Writing is an art.

I arrive at my Blog today questioning what I am going to write. I think I need to write about writing itself. Writing has always been a joy for me. I have always considered using language an art form. It has been a way for me to work through something on my mind. It has also been a way for me to entertain, teach and amuse my readers. It has been a way for me to expose and heal my own depths. 

While I lived in Faribault, Minnesota I had been having lots of fun writing about food; passing on knowledge, recipes and learned methods, and having lots of fun with a myriad of 'food subjects' for a publication named Southern Minnesota Scene. Then my Beloved was in the process of passing into the next World. I found my writing was a way for me to identify the anguish I was feeling; to name it; to look at it and examine it. I needed to see it at my depth so I could move through it. My Editor indulged me.

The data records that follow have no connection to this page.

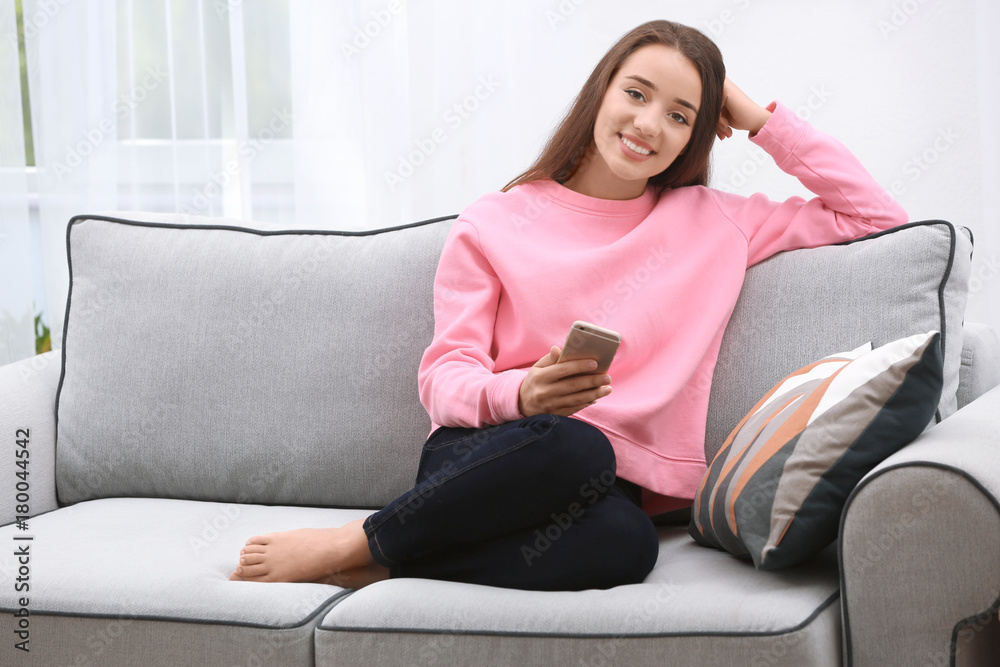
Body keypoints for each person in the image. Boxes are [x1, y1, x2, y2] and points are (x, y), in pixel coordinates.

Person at [229, 19, 906, 590]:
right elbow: (443, 379)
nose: (649, 124)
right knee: (575, 443)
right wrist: (522, 395)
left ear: (700, 134)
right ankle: (362, 537)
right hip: (487, 458)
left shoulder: (714, 221)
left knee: (629, 545)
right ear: (601, 92)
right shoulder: (494, 221)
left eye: (680, 115)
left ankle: (394, 558)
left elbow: (875, 216)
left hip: (602, 486)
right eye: (636, 94)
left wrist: (759, 119)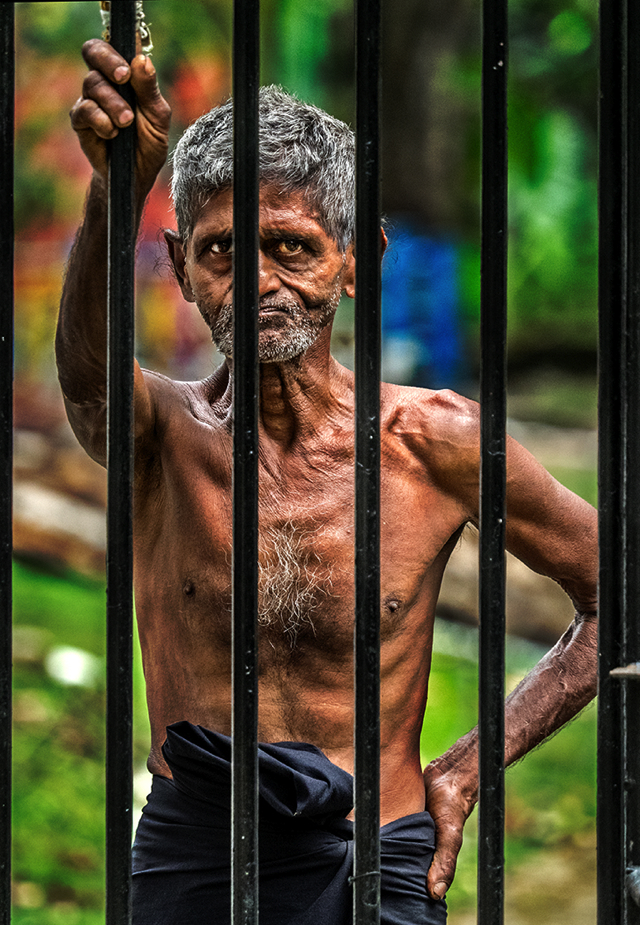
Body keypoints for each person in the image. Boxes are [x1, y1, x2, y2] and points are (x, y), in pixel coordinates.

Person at [57, 40, 599, 925]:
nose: (261, 279)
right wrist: (113, 189)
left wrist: (464, 771)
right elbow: (86, 382)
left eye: (292, 246)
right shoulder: (159, 437)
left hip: (373, 857)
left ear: (358, 259)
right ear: (182, 264)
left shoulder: (436, 443)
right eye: (225, 249)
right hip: (197, 853)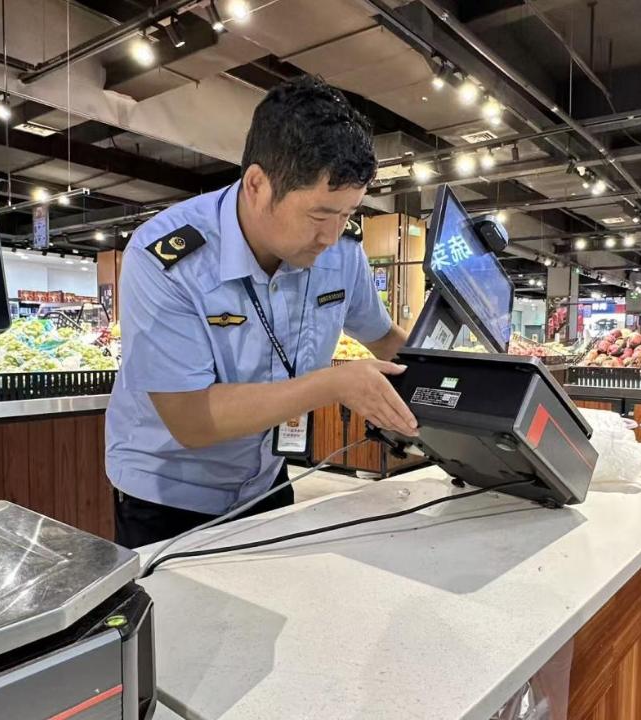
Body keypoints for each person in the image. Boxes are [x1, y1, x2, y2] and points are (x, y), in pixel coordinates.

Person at [105, 75, 419, 549]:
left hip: (267, 481)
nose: (332, 236)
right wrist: (333, 384)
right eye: (320, 215)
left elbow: (386, 339)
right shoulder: (167, 259)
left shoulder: (341, 253)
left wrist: (467, 384)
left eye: (348, 214)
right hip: (168, 496)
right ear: (257, 185)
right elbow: (191, 420)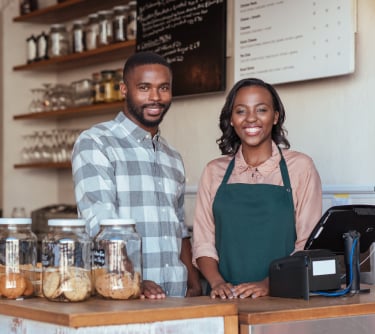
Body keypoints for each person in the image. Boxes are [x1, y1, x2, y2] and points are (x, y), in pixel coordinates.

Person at [72, 51, 202, 299]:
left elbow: (178, 227)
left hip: (177, 296)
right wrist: (132, 280)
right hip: (124, 294)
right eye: (144, 87)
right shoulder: (96, 142)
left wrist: (193, 282)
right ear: (124, 89)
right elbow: (101, 223)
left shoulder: (172, 156)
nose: (155, 97)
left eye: (163, 88)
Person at [192, 77, 322, 299]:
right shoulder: (214, 171)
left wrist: (270, 284)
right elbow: (203, 243)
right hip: (224, 299)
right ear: (231, 119)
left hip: (284, 297)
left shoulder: (300, 167)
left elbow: (308, 244)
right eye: (241, 111)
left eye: (261, 110)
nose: (251, 118)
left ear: (275, 117)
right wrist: (218, 283)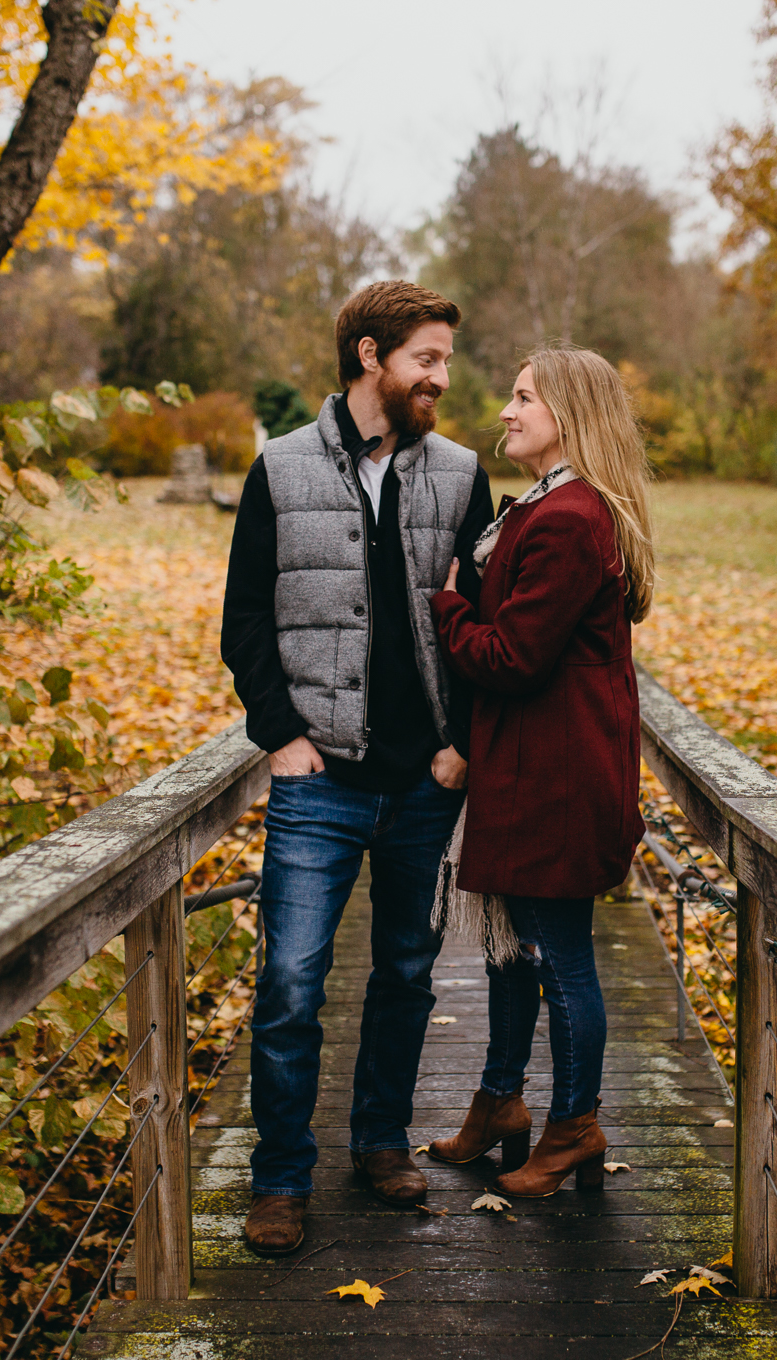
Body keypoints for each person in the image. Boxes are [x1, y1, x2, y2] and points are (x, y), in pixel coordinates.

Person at [220, 281, 495, 1254]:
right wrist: (279, 731)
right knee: (292, 980)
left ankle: (379, 1142)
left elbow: (485, 621)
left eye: (448, 362)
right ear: (371, 356)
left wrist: (461, 744)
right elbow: (245, 619)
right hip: (319, 779)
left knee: (407, 972)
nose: (442, 378)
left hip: (424, 780)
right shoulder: (281, 469)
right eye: (428, 358)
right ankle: (281, 1179)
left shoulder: (461, 475)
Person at [426, 346, 655, 1196]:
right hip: (530, 767)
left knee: (559, 958)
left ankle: (574, 1126)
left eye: (525, 398)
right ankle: (500, 1105)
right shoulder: (549, 504)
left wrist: (446, 603)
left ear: (570, 412)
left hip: (558, 777)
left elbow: (514, 655)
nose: (506, 411)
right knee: (508, 954)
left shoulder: (569, 518)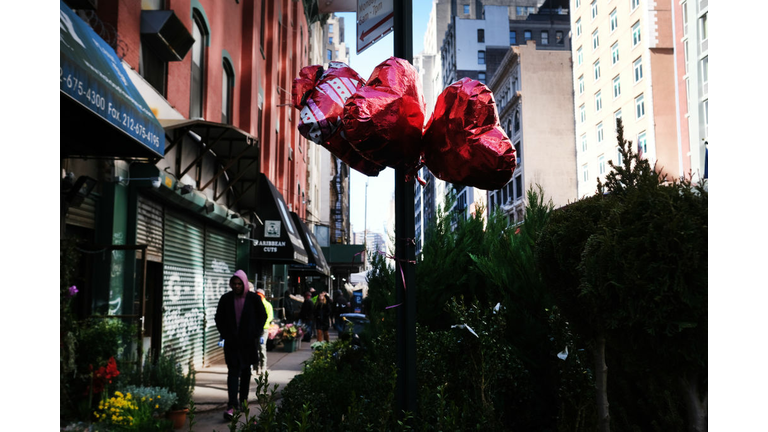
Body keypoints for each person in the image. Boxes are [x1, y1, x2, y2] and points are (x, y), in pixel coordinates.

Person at [215, 270, 268, 421]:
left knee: (245, 372)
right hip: (232, 343)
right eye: (234, 284)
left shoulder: (253, 299)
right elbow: (219, 318)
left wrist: (255, 333)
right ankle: (232, 405)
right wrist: (225, 334)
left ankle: (243, 400)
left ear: (244, 284)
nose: (237, 286)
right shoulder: (226, 299)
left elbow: (262, 316)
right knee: (232, 373)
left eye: (239, 284)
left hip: (248, 343)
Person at [253, 282, 273, 376]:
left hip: (263, 330)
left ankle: (263, 367)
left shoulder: (268, 305)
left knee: (262, 348)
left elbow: (270, 317)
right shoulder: (253, 305)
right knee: (255, 349)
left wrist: (262, 324)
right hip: (255, 329)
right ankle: (256, 367)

When I moved to this wonderful and spiritual community of Asheville, North Carolina I wanted and needed to continue with my writing. I engaged with a beautiful magazine called Plough to Pantry (yea food!). I offered to donate my services to this fledgling publication to establish myself as a local writer. Win-win, right?

This experience ended up transforming my writing. But not in a positive way. Before I knew it my writing had lost its color. The Editor I was working with worked under 'very strict' journalistic rules: who, what, where, when, how; right down to the lone comma. And very strict 'word-count' rules. This was all understandable for a brand new entity building its structure. I thought it would be good for my writing. I thought it would help me be a more succinct and forceful writer. It did not.

The Southern Minnesota Scene called and asked if I would take on a project remotely. I was delighted! I plunged into my research to create what I thought would be a much better piece of writing than I had provided for them in the past.

Wrong. I lost my ability to put myself, my personality, my voice into my writing. I was succinct with a capital "S"! I realized this two ways: 1. my former Editor (who is a caring and genuine man) did not use my submission, and 2. another very talented writer read some of my writing (a book I am writing-more on that later) and commented that there was no 'voice' in my story. My former Editor said nothing to me. My former Editor still paid me for my story. My former Editor wrote the story himself. Did I say he is a caring and genuine man? That other very talented writer woke me up!

I think this experience (or Epiphany, if you will!) will actually end up making me a better writer though. Before I would just write. Now I just write and review and rewrite and tweak and reread and make constant use of a thesaurus. I think I'm back! And I think better than ever!